◆ EXERCISE DESCRIPTION ◆
Count how many lines of the data below contain the string "Country". Case matters, and the reply is the number alone.

◆ EXCERPTED RECORDS ◆
[Start of Attachment]

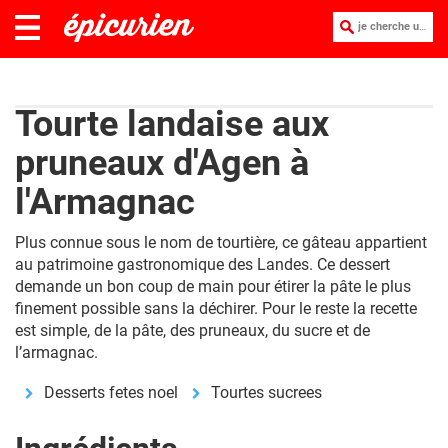
je cherche une recette :
Tourte landaise aux
pruneaux d'Agen à
l'Armagnac
Plus connue sous le nom de tourtière, ce gâteau appartient
au patrimoine gastronomique des Landes. Ce dessert
demande un bon coup de main pour étirer la pâte le plus
finement possible sans la déchirer. Pour le reste la recette
est simple, de la pâte, des pruneaux, du sucre et de
l’armagnac.
Desserts fetes noel
Tourtes sucrees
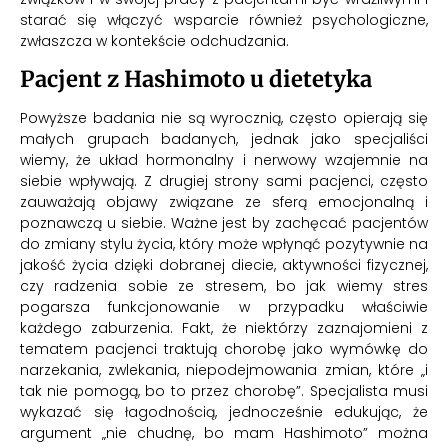
starać się włączyć wsparcie również psychologiczne,
zwłaszcza w kontekście odchudzania.
Pacjent z Hashimoto u dietetyka
Powyższe badania nie są wyrocznią, często opierają się
małych grupach badanych, jednak jako specjaliści
wiemy, że układ hormonalny i nerwowy wzajemnie na
siebie wpływają. Z drugiej strony sami pacjenci, często
zauważają objawy związane ze sferą emocjonalną i
poznawczą u siebie. Ważne jest by zachęcać pacjentów
do zmiany stylu życia, który może wpłynąć pozytywnie na
jakość życia dzięki dobranej diecie, aktywności fizycznej,
czy radzenia sobie ze stresem, bo jak wiemy stres
pogarsza funkcjonowanie w przypadku właściwie
każdego zaburzenia. Fakt, że niektórzy zaznajomieni z
tematem pacjenci traktują chorobę jako wymówkę do
narzekania, zwlekania, niepodejmowania zmian, które „i
tak nie pomogą, bo to przez chorobę”. Specjalista musi
wykazać się łagodnością, jednocześnie edukując, że
argument „nie chudnę, bo mam Hashimoto” można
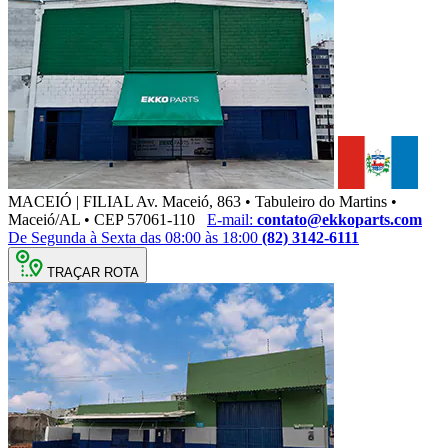
MACEIÓ | FILIAL
Av. Maceió, 863 • Tabuleiro do Martins •
Maceió/AL • CEP 57061-110
E-mail:
contato@ekkoparts.com
De Segunda à Sexta das 08:00 às 18:00
(82) 3142-6111
TRAÇAR ROTA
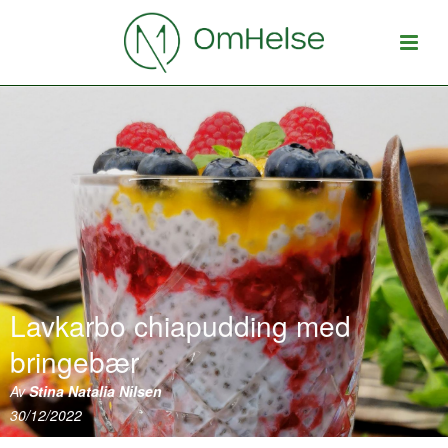
Lavkarbo chiapudding med
bringebær
Av
Stina Natalia Nilsen
30/12/2022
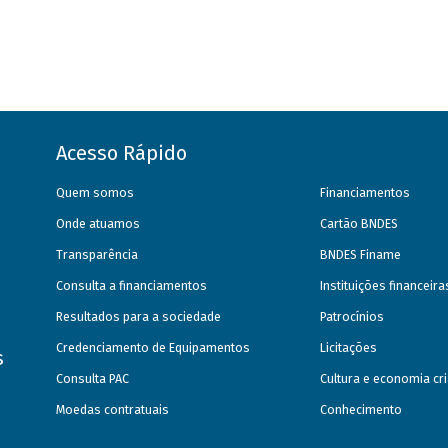
Acesso Rápido
Quem somos
Financiamentos
Onde atuamos
Cartão BNDES
Transparência
BNDES Finame
Consulta a financiamentos
Instituições financeir
Resultados para a sociedade
Patrocínios
Credenciamento de Equipamentos
Licitações
s
Consulta PAC
Cultura e economia cri
Moedas contratuais
Conhecimento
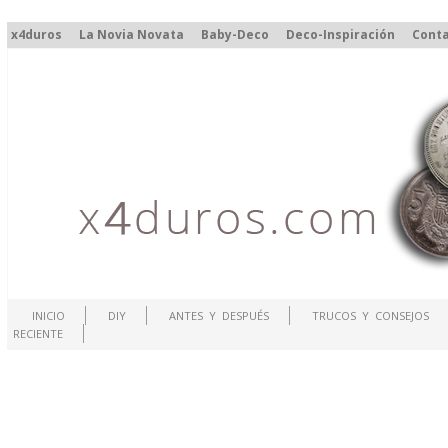
x4duros
La Novia Novata
Baby-Deco
Deco-Inspiración
Cont
INICIO
DIY
ANTES Y DESPUÉS
TRUCOS Y CONSEJOS
RECIENTE
.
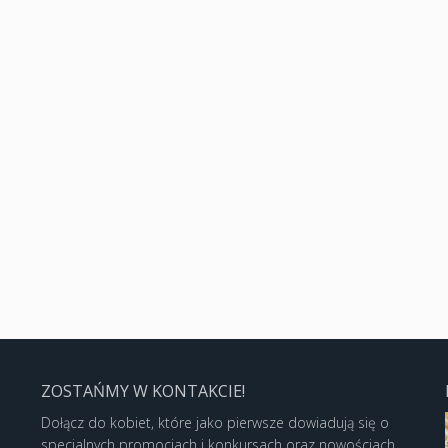
ZOSTAŃMY W KONTAKCIE!
Dołącz do kobiet, które jako pierwsze dowiadują się o
specjalnych promocjach i konkursach oraz nowościach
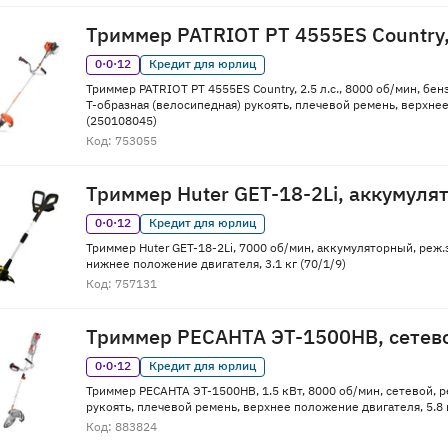
Триммер PATRIOT PT 4555ES Country
0·0·12
Кредит для юрлиц
Триммер PATRIOT PT 4555ES Country, 2.5 л.с., 8000 об/мин, бен
Т-образная (велосипедная) рукоять, плечевой ремень, верхнее
(250108045)
Код: 753055
Триммер Huter GET-18-2Li, аккумуля
0·0·12
Кредит для юрлиц
Триммер Huter GET-18-2Li, 7000 об/мин, аккумуляторный, реж.э
нижнее положение двигателя, 3.1 кг (70/1/9)
Код: 757131
Триммер РЕСАНТА ЭТ-1500НВ, сетев
0·0·12
Кредит для юрлиц
Триммер РЕСАНТА ЭТ-1500НВ, 1.5 кВт, 8000 об/мин, сетевой, ре
рукоять, плечевой ремень, верхнее положение двигателя, 5.8 к
Код: 883824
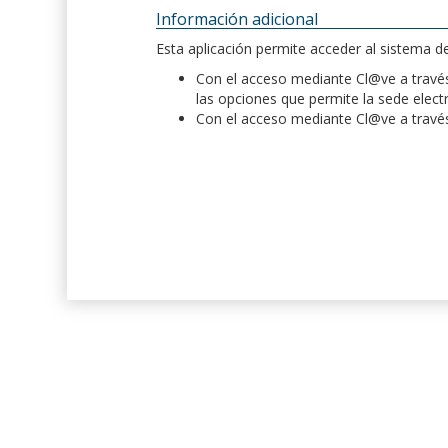
Información adicional
Esta aplicación permite acceder al sistema 
Con el acceso mediante Cl@ve a través 
las opciones que permite la sede elect
Con el acceso mediante Cl@ve a través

[End of Attachment]

◆ WRITTEN RESPONSE ◆
2